Work to complete
Print a faithful copy of the data below, word for word, with the pictures left out.

(Saved entries)
■ ■ ■ ■ ■ ■ ■
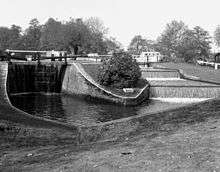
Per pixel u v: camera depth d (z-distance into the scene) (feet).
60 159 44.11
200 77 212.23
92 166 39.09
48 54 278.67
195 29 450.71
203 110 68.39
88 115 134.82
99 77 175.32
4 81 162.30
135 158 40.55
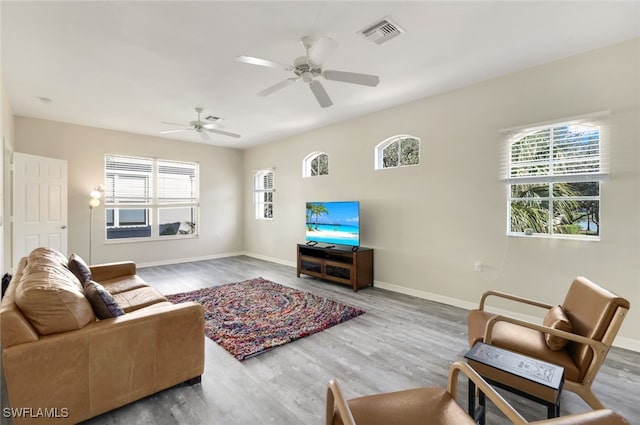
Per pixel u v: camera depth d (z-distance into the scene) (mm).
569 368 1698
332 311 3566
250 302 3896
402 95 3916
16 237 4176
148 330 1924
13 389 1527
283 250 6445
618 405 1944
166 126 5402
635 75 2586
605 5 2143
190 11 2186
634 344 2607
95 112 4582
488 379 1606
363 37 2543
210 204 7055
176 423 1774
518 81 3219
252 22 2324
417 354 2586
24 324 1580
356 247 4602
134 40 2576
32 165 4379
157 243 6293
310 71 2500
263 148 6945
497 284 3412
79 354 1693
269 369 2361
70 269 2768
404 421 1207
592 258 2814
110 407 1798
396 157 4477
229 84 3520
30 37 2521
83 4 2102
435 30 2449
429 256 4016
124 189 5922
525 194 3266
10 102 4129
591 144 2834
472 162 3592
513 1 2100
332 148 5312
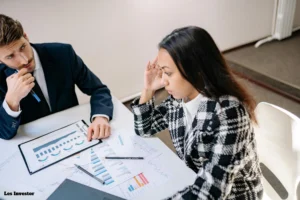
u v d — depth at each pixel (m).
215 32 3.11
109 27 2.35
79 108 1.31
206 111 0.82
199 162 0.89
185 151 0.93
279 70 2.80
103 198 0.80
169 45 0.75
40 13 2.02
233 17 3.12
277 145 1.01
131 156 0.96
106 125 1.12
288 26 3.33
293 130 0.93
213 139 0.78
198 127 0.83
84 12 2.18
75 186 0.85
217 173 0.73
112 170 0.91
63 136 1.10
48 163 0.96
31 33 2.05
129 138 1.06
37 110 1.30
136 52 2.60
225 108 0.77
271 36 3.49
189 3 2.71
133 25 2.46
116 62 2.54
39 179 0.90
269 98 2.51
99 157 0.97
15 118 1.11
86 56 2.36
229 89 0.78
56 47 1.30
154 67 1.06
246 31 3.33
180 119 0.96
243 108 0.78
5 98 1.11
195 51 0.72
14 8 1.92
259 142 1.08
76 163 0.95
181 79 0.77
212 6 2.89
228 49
■ ■ ■ ■ ■ ■ ■
Output of the task
Per pixel u v: camera depth d (z-distance into the scene) (feet).
60 159 44.11
200 77 212.23
92 166 39.09
48 54 278.67
195 29 450.71
203 110 68.39
88 115 134.82
99 77 175.32
4 81 162.30
135 158 40.55
Per pixel u v: camera depth d (z-distance into the scene) (mm).
569 368 1698
332 311 3566
250 302 3896
402 95 3916
16 237 4176
148 330 1924
13 389 1527
283 250 6445
618 405 1944
166 126 5402
635 75 2586
605 5 2143
190 11 2186
634 344 2607
95 112 4582
488 379 1606
363 37 2543
210 204 7055
176 423 1774
518 81 3219
252 22 2324
417 354 2586
24 324 1580
356 247 4602
134 40 2576
32 165 4379
157 243 6293
310 71 2500
263 148 6945
497 284 3412
79 354 1693
269 369 2361
70 269 2768
404 421 1207
592 258 2814
110 407 1798
396 157 4477
229 84 3520
30 37 2521
83 4 2102
435 30 2449
429 256 4016
124 189 5922
525 194 3266
10 102 4129
591 144 2834
472 162 3592
513 1 2100
332 148 5312
u v d — depth at each pixel (m).
215 32 3.11
109 27 2.35
79 108 1.31
206 111 0.82
199 162 0.89
185 151 0.93
279 70 2.80
103 198 0.80
169 45 0.75
40 13 2.02
233 17 3.12
277 145 1.01
131 156 0.96
106 125 1.12
288 26 3.33
293 130 0.93
213 139 0.78
198 127 0.83
84 12 2.18
75 186 0.85
217 173 0.73
112 170 0.91
63 136 1.10
48 163 0.96
31 33 2.05
129 138 1.06
37 110 1.30
136 52 2.60
225 108 0.77
271 36 3.49
189 3 2.71
133 25 2.46
116 62 2.54
39 179 0.90
269 98 2.51
99 157 0.97
15 118 1.11
86 56 2.36
229 89 0.78
56 47 1.30
154 67 1.06
246 31 3.33
180 119 0.96
243 108 0.78
5 98 1.11
195 51 0.72
14 8 1.92
259 142 1.08
76 163 0.95
181 79 0.77
212 6 2.89
228 49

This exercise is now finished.